Limits
This feature is in beta. Core behavior is stable, but some APIs or configuration may change before general availability.
Technical limits for EdgeBase Authentication.
Tokens & Sessions
| Limit | Default | Configurable | Notes |
|---|---|---|---|
| Access token TTL | 15 minutes | Yes | auth.session.accessTokenTTL |
| Refresh token TTL | 28 days | Yes | auth.session.refreshTokenTTL |
| Max active sessions per user | Unlimited (0) | Yes | auth.session.maxActiveSessions — see Session Management |
| Refresh token rotation grace period | 30 seconds | No | Prevents race conditions in multi-tab scenarios |
| SDK proactive refresh buffer | 30 seconds | No | Refreshes token 30s before expiry |
Email Tokens
| Token Type | TTL | Notes |
|---|---|---|
| Email verification | 24 hours | crypto.randomUUID() generated |
| Password reset | 1 hour | |
| Magic link | 15 minutes | Configurable via auth.magicLink.tokenTTL |
| MFA ticket | 5 minutes | Stored in KV with TTL |
Phone / OTP
| Limit | Value | Notes |
|---|---|---|
| OTP code length | 6 digits | |
| OTP TTL | 5 minutes | |
| Max OTP attempts | 5 per code | Exceeding locks the code |
| OTP rate limit | 5 OTPs / hour per phone number | |
| Phone format | E.164 | ^\+[1-9]\d{6,14}$ |
Password
| Limit | Default | Configurable | Notes |
|---|---|---|---|
| Minimum length | 8 characters | Yes | Via password policy config |
| HIBP check timeout | 3,000 ms | No | Fail-open if API unavailable |
See Password Policy for full configuration options including uppercase, lowercase, digit, special character, and leaked password requirements.
Infrastructure
| Limit | Value | Notes |
|---|---|---|
| D1 read limit | 25B rows / month | AUTH_DB (all auth data) (Workers Paid) |
| D1 write limit | 50M rows / month | AUTH_DB (all auth data) (Workers Paid) |
| D1 storage | 10 GB / database | AUTH_DB (all auth data) (Workers Paid) |
| Anonymous account retention | 30 days | Configurable via auth.anonymousRetentionDays |
| Session cleanup interval | Daily at 03:00 UTC | Cron Trigger-based |
Rate Limiting
| Group | Default | Key | Configurable |
|---|---|---|---|
auth | 30 req / 60s | IP | Yes |
authSignin | 10 req / 60s | Yes | |
authSignup | 10 req / 60s | IP | Yes |
OAuth Providers
| Provider | Auto-Link (email_verified) | Notes |
|---|---|---|
| Yes | Always verified | |
| GitHub | Conditional | Uses only verified primary email; email is null if none available |
| Apple | Yes | Always verified |
| Discord | Conditional | Uses verified field |
| Microsoft | Conditional | Org accounts always verified |
| No | No email_verified field | |
| Kakao | Conditional | Business app config required |
| Naver | No | API does not guarantee |
| X (Twitter) | No | Not provided |
| No | No email returned; no PKCE | |
| Line | No | Not provided |
| Slack | Yes | Email verification required at signup |
| Spotify | No | Not provided |
| Twitch | Conditional | Uses email_verified field |
D1 limits apply only to Cloudflare edge deployments. Docker and Node.js modes use local SQLite with no limits.

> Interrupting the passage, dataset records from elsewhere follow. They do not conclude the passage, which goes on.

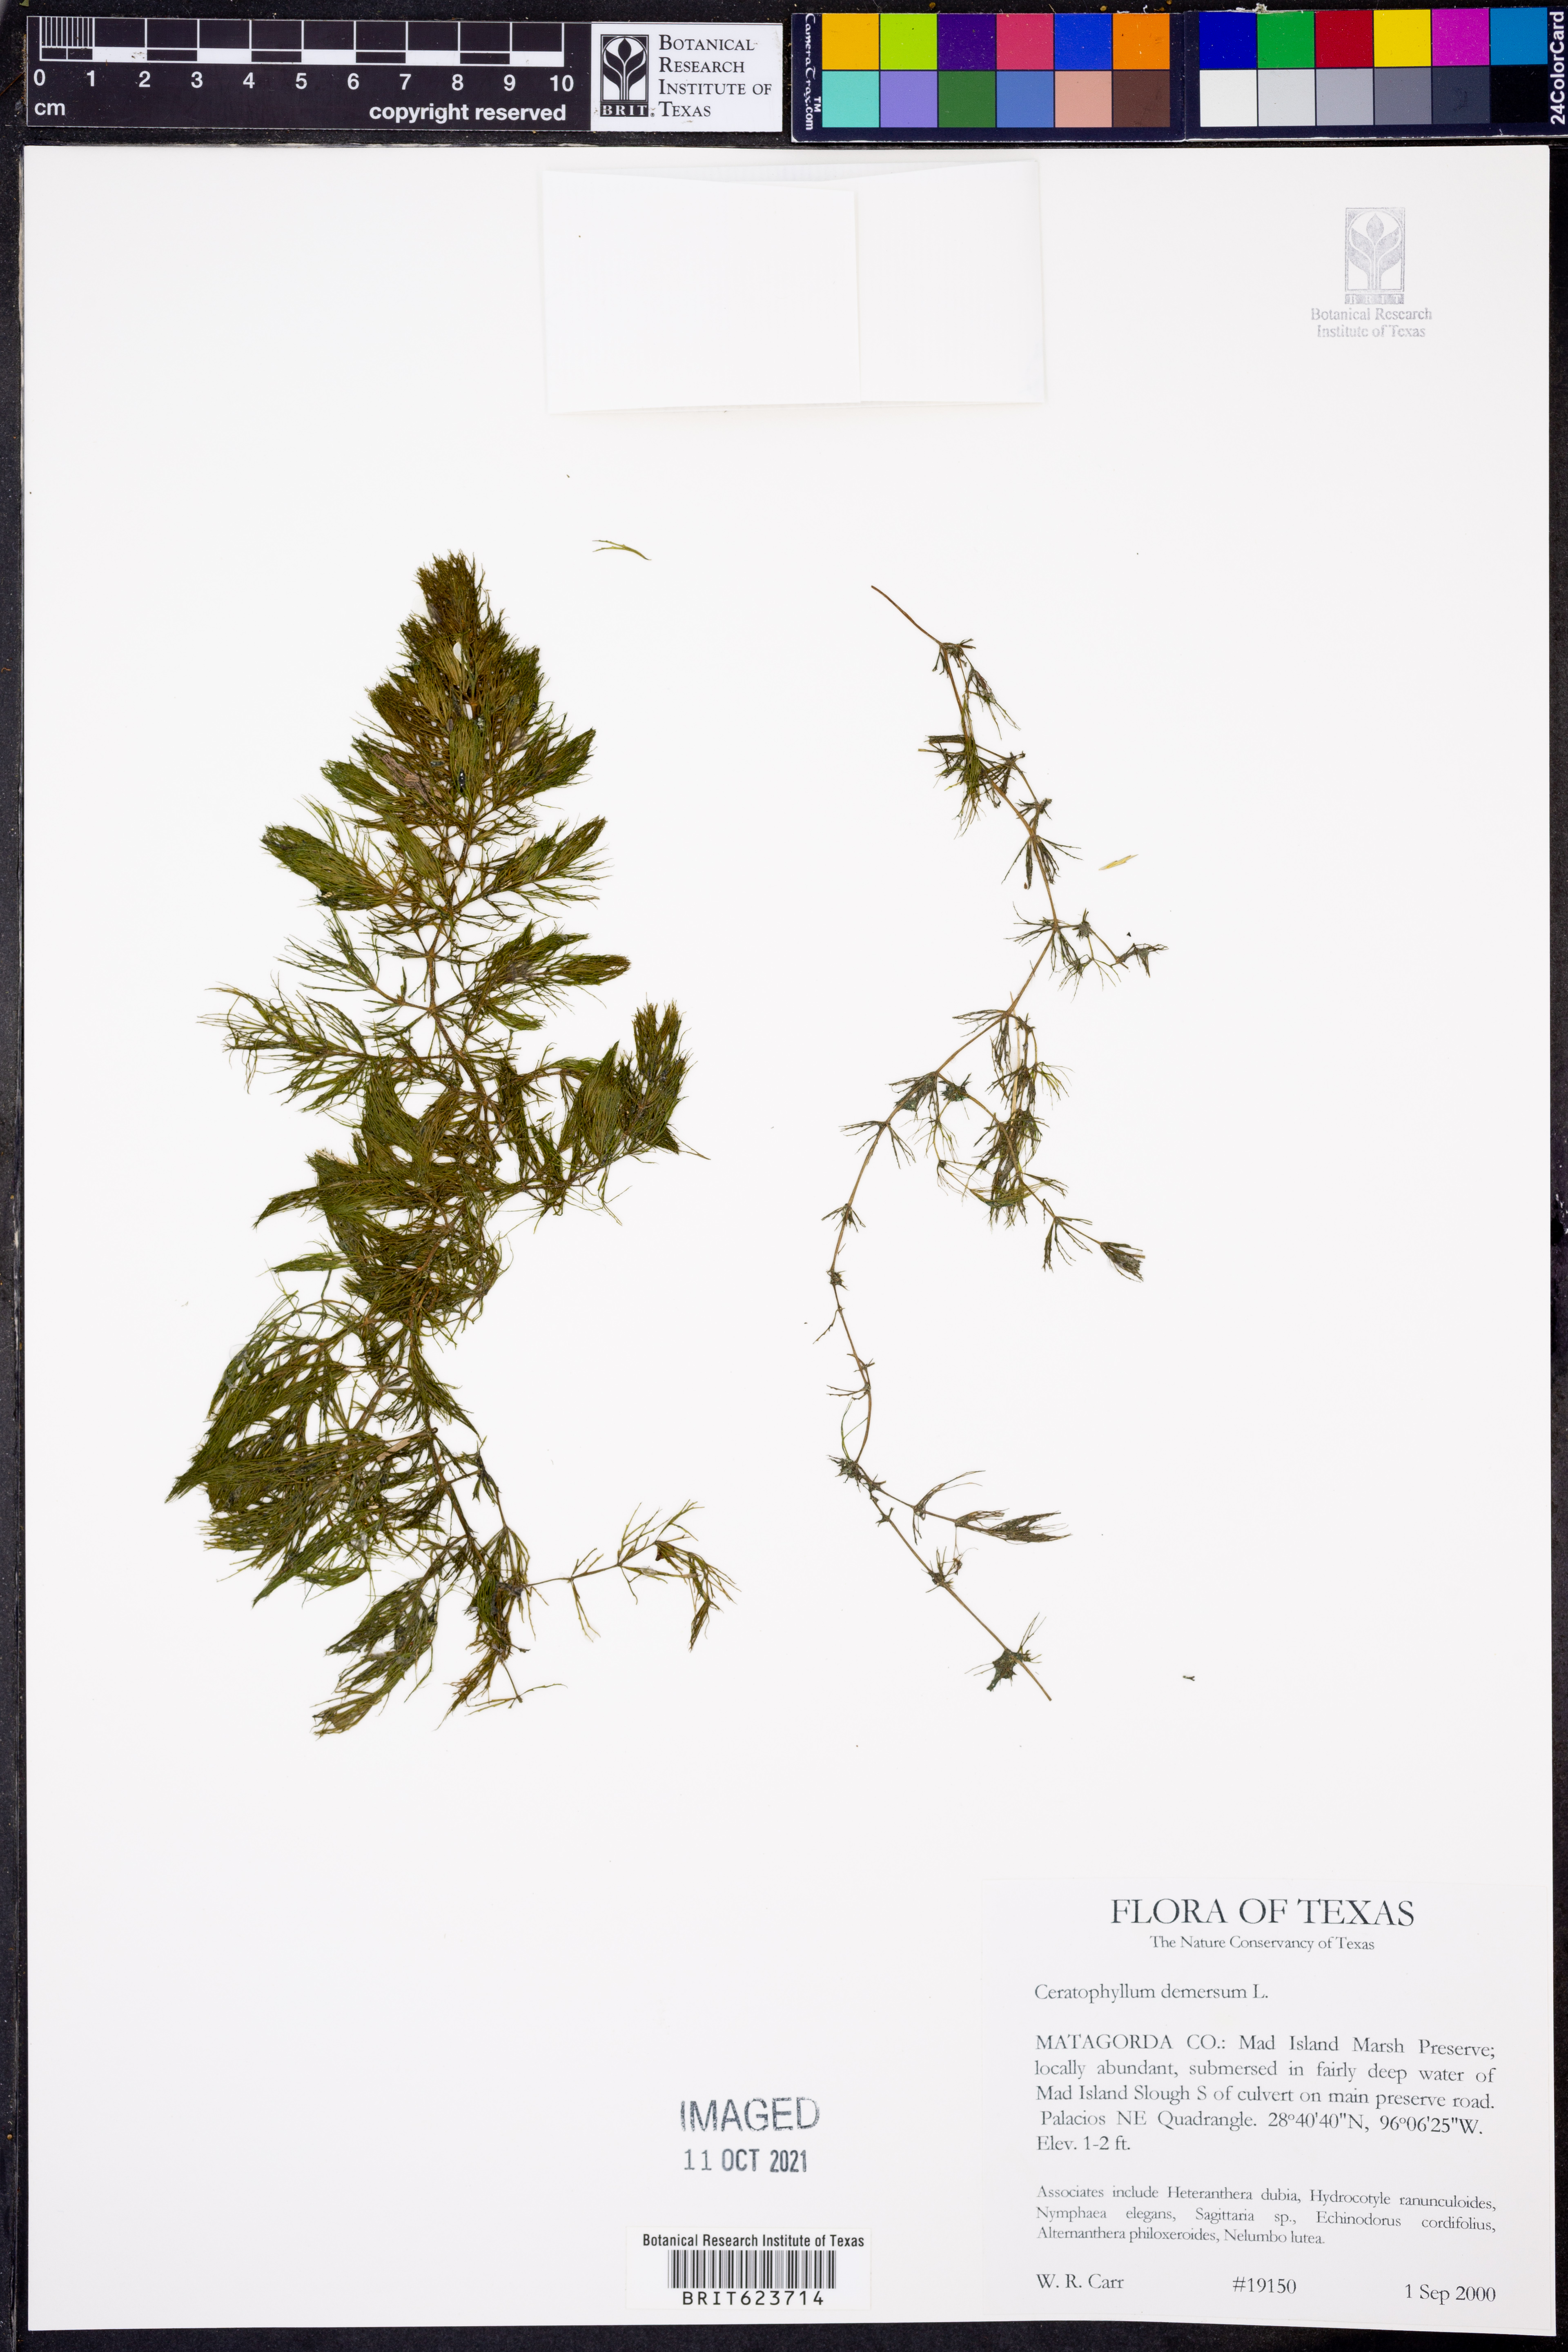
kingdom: Plantae
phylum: Tracheophyta
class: Magnoliopsida
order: Ceratophyllales
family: Ceratophyllaceae
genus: Ceratophyllum
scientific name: Ceratophyllum demersum
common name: Rigid hornwort
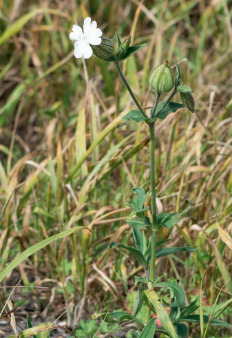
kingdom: Plantae
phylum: Tracheophyta
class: Magnoliopsida
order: Caryophyllales
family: Caryophyllaceae
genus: Silene
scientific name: Silene latifolia
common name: Aftenpragtstjerne
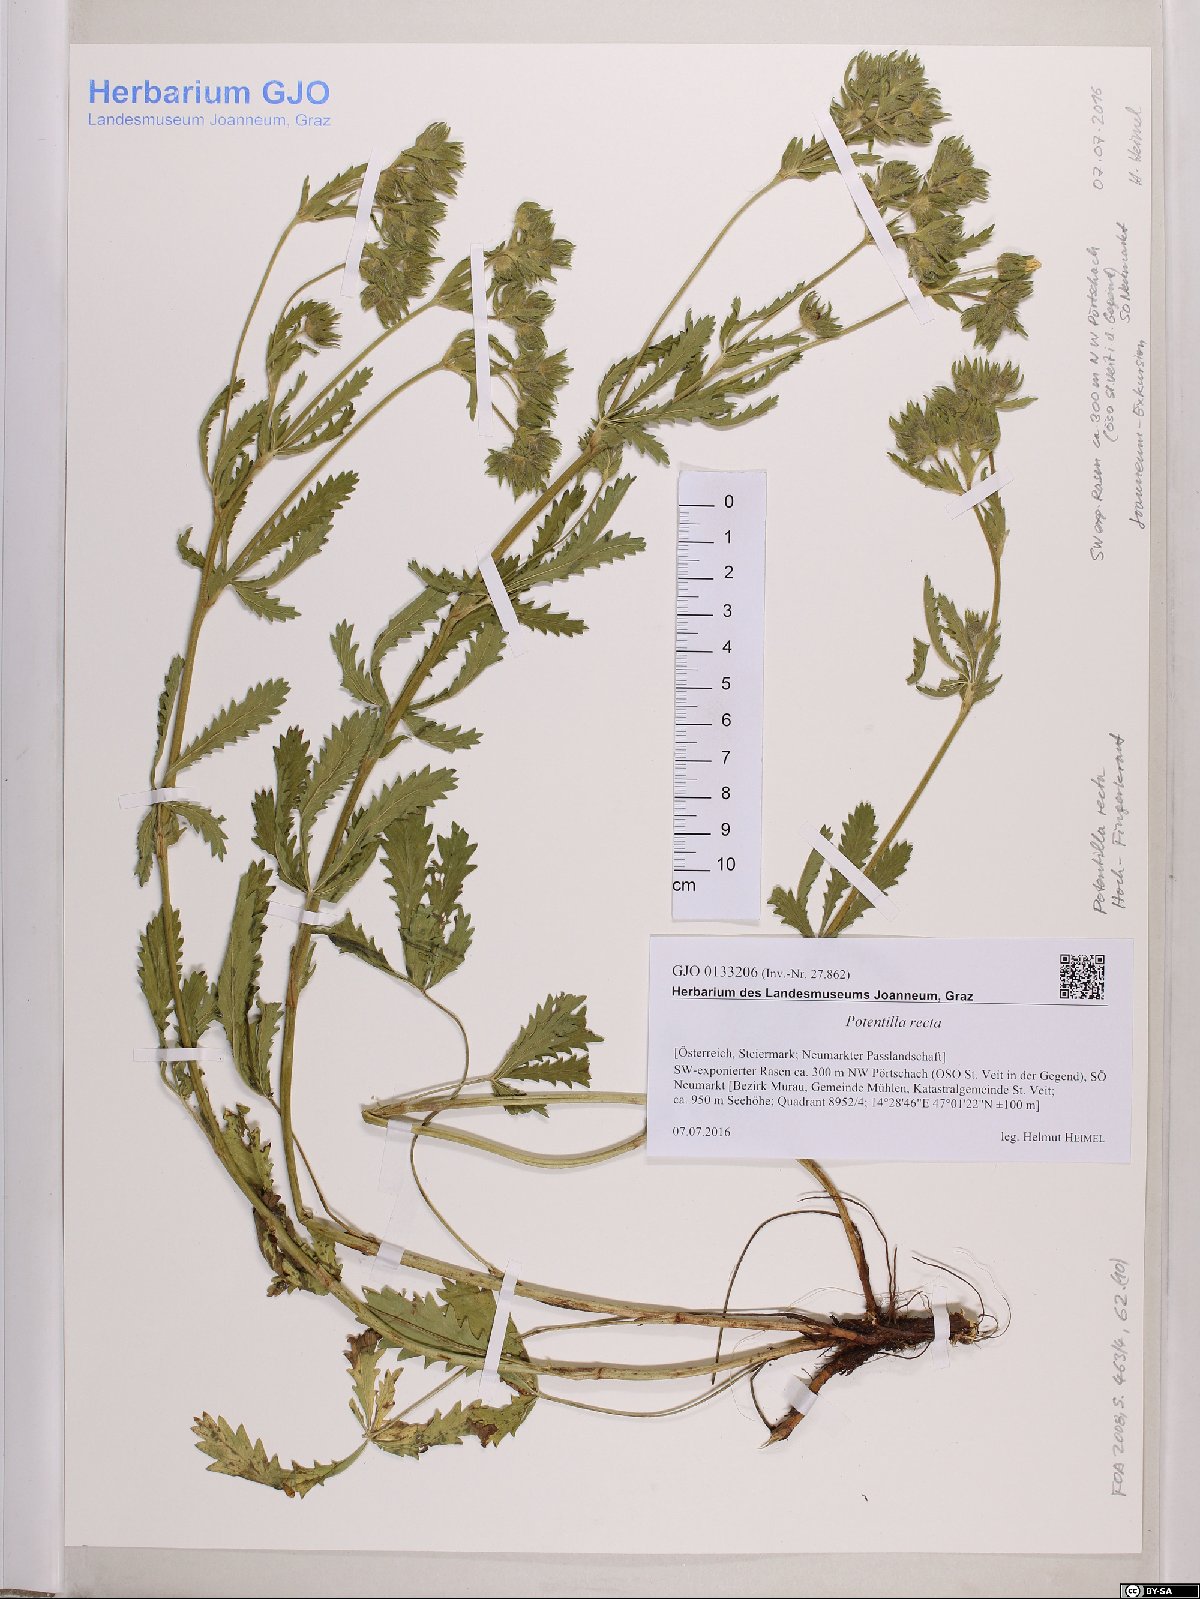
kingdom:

If your platform approaches D1 limits, the auth provider can be migrated to PostgreSQL with a single config change (provider: 'postgres') plus a connection-string env key. This removes D1 storage and throughput limits for auth and keeps the SDK surface unchanged. If you use Neon, the CLI helper can provision that env value for you.